## SET PROBLEM
Render the data below as a Markdown table with the columns "Row" and "Line," numbering each line of text and omitting blank lines and the pictures.
..........
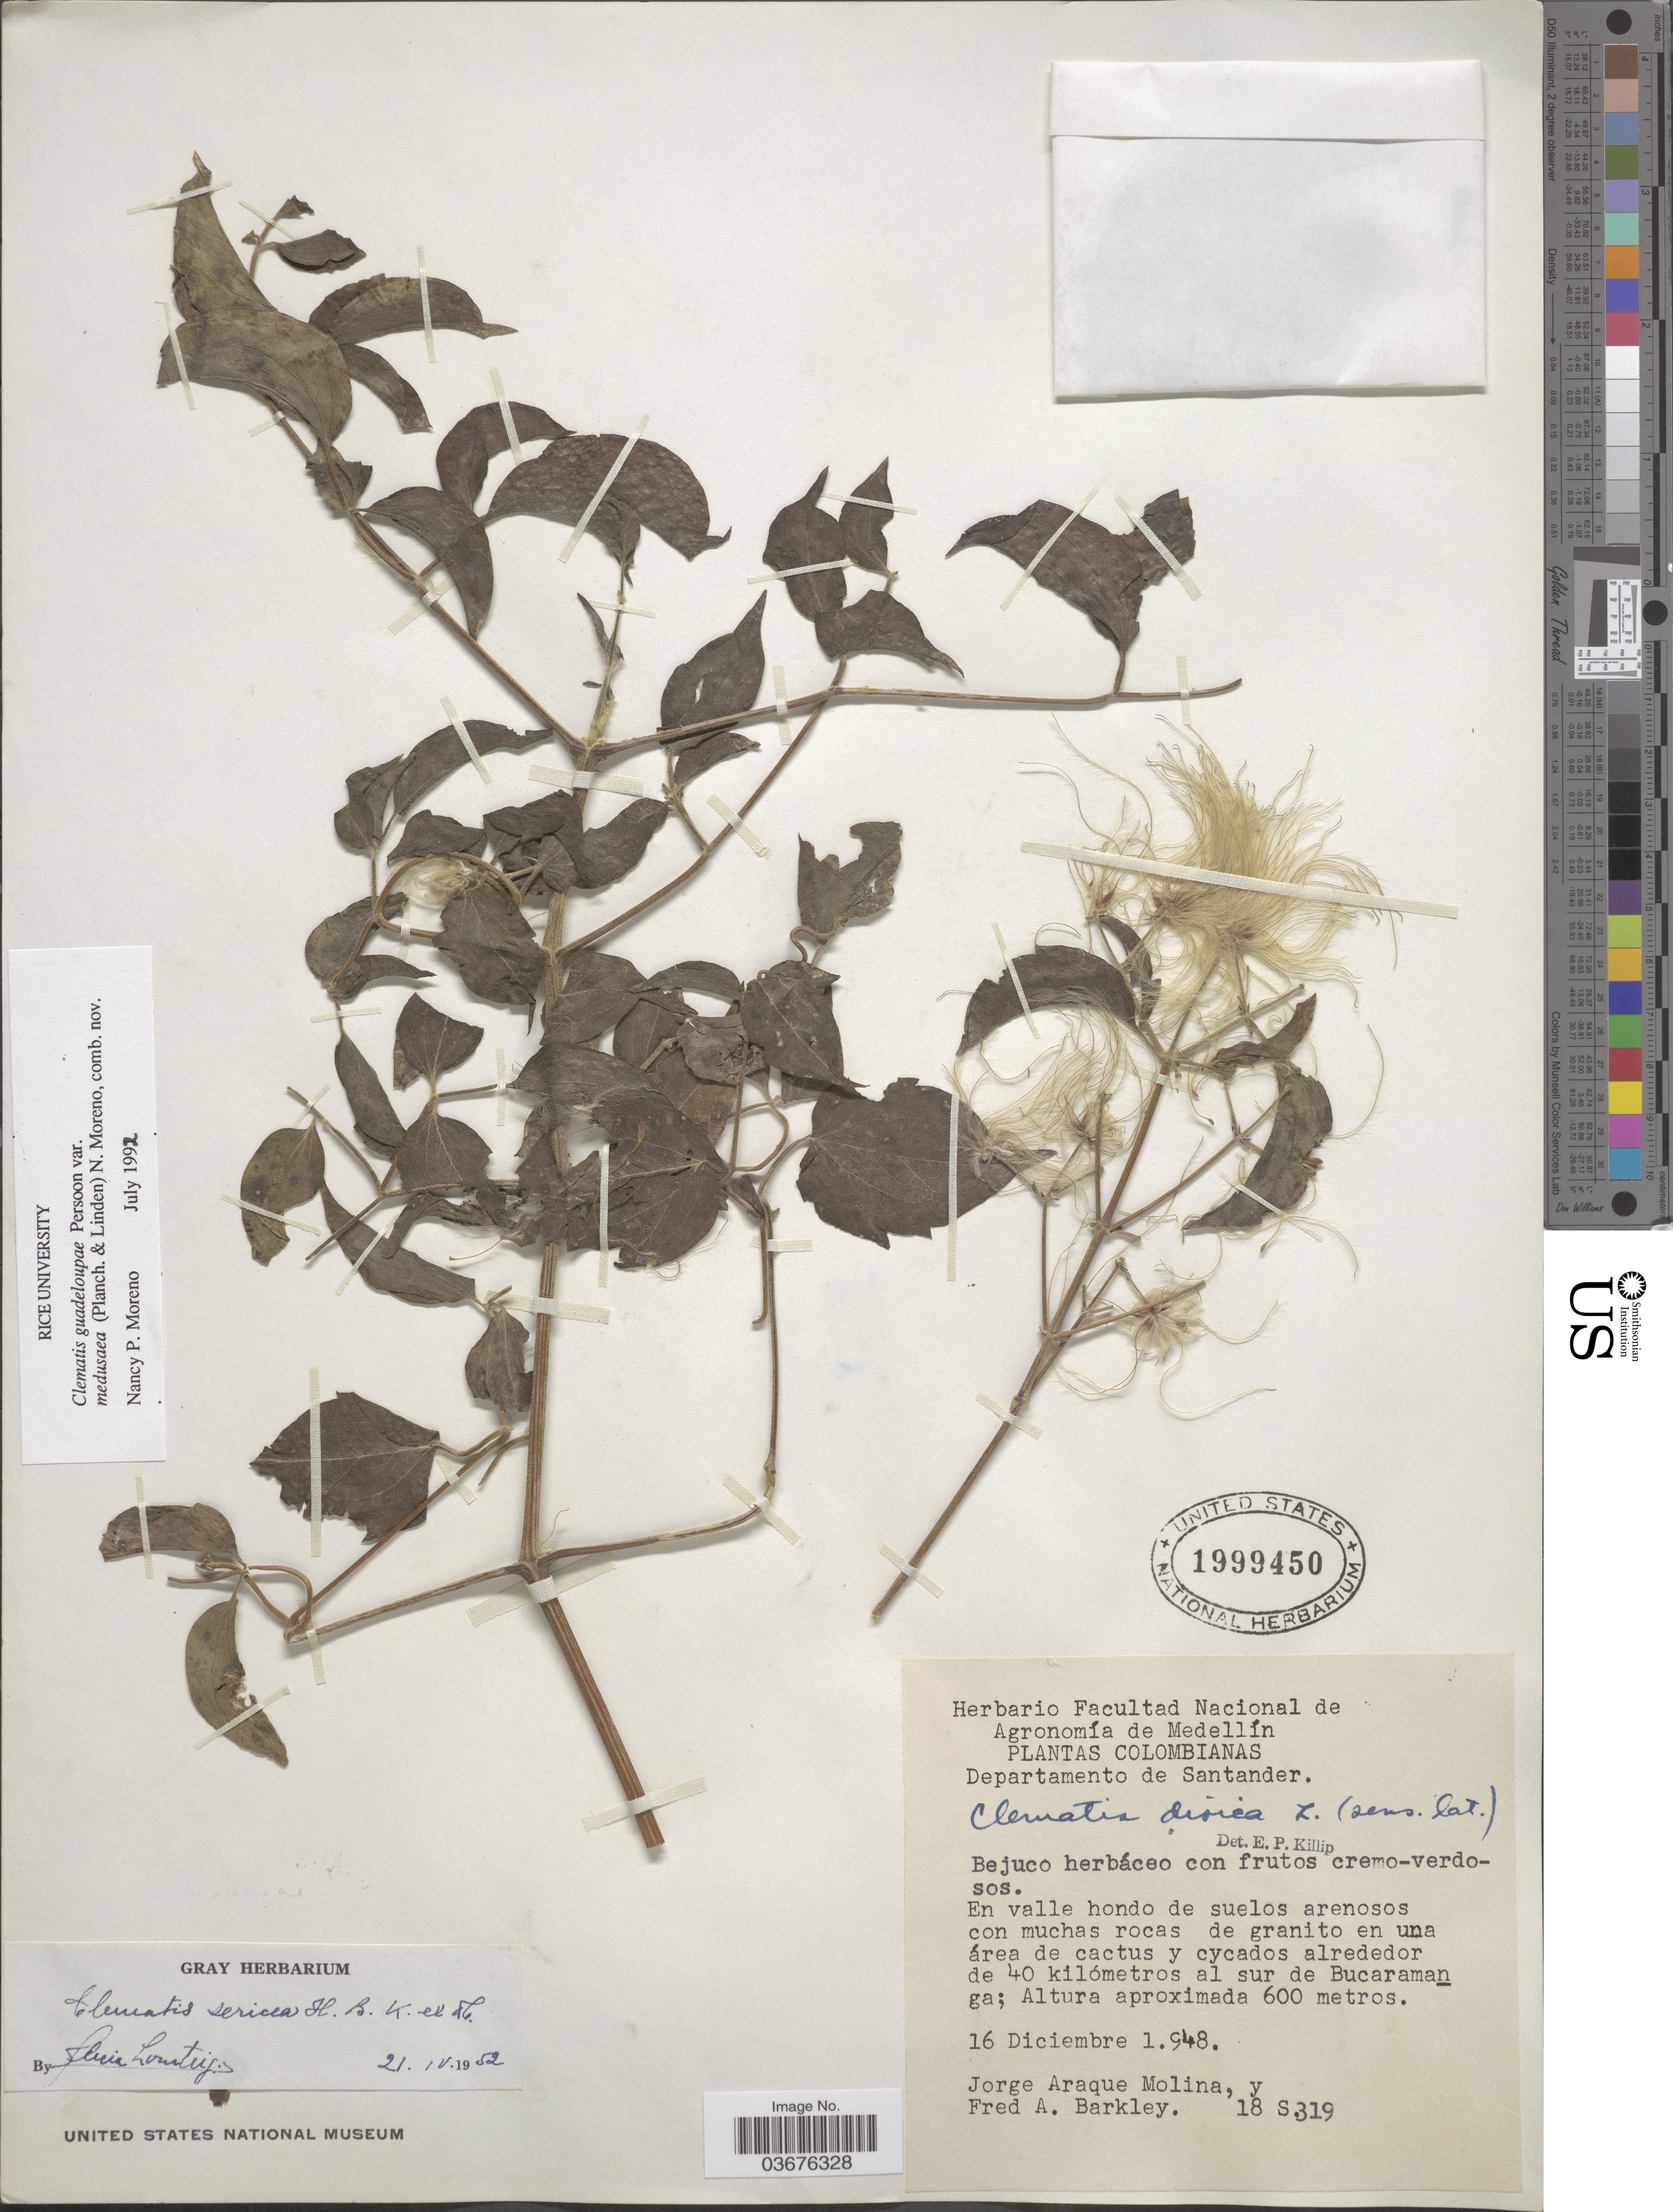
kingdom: Plantae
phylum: Tracheophyta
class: Magnoliopsida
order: Ranunculales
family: Ranunculaceae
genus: Clematis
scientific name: Clematis guadeloupae var. medusaea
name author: (Planch. & Linden) N.P. Moreno ex P.E. Berry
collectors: J. A. Molina & F. A. Barkley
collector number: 18 S 319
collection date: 1948-12-16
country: Colombia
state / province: Santander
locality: Departamento de Santander. En una área de cactus y cycados alrededor de 40 kilómetros al sur de Bucaramanga.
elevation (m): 600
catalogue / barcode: US 1999450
..........
## RESULT FOR THIS TASK
| Row | Line |
|---|---|
| 1 | kingdom: Plantae |
| 2 | phylum: Tracheophyta |
| 3 | class: Magnoliopsida |
| 4 | order: Ranunculales |
| 5 | family: Ranunculaceae |
| 6 | genus: Clematis |
| 7 | scientific name: Clematis guadeloupae var. medusaea |
| 8 | name author: (Planch. & Linden) N.P. Moreno ex P.E. Berry |
| 9 | collectors: J. A. Molina & F. A. Barkley |
| 10 | collector number: 18 S 319 |
| 11 | collection date: 1948-12-16 |
| 12 | country: Colombia |
| 13 | state / province: Santander |
| 14 | locality: Departamento de Santander. En una área de cactus y cycados alrededor de 40 kilómetros al sur de Bucaramanga. |
| 15 | elevation (m): 600 |
| 16 | catalogue / barcode: US 1999450 |